RECORDS FOR PROCESSING -
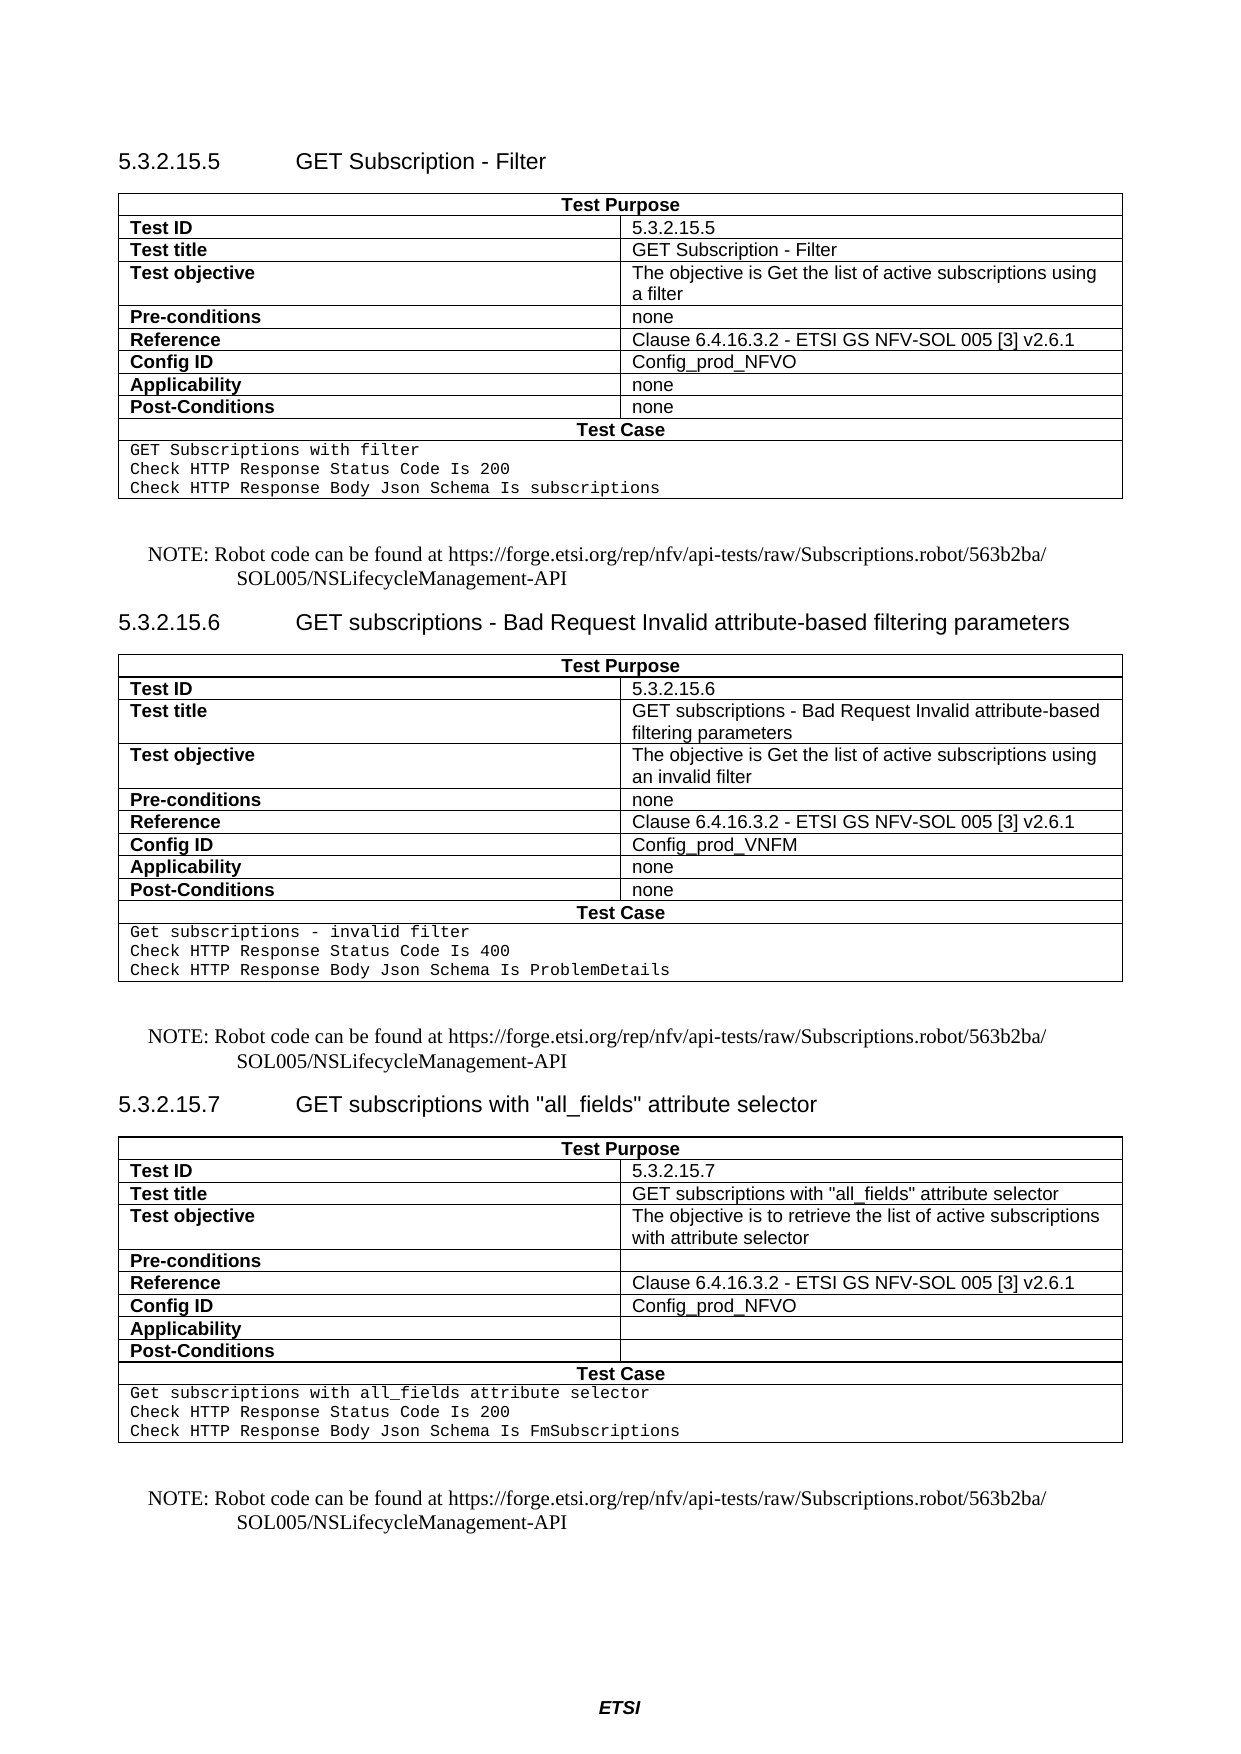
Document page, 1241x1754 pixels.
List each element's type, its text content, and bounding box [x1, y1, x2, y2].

text NOTE: Robot code can be found at https://forge.etsi.org/rep/nfv/api-tests/raw/Subscriptions.robot/563b2ba/SOL005/NSLifecycleManagement-API [148, 1486, 1122, 1534]
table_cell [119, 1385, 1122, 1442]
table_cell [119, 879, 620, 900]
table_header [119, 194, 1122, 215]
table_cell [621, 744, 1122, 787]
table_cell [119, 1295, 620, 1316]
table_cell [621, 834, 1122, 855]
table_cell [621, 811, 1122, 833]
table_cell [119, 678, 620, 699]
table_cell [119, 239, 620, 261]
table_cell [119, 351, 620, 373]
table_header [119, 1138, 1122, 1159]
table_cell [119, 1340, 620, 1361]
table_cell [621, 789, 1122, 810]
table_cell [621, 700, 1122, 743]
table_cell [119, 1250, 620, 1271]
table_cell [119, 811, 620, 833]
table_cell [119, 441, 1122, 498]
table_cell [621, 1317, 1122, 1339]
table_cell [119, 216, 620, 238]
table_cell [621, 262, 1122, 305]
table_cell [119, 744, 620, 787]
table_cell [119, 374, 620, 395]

PROBLEM DESCRIPTION - Your answer should be exactly the lines of the material above, starting at the one that holds "table_cell [119, 1250, 620, 1271]" and ending with the last.

COMPLETED TASK -
table_cell [119, 1250, 620, 1271]
table_cell [119, 811, 620, 833]
table_cell [119, 441, 1122, 498]
table_cell [621, 1317, 1122, 1339]
table_cell [119, 216, 620, 238]
table_cell [621, 262, 1122, 305]
table_cell [119, 744, 620, 787]
table_cell [119, 374, 620, 395]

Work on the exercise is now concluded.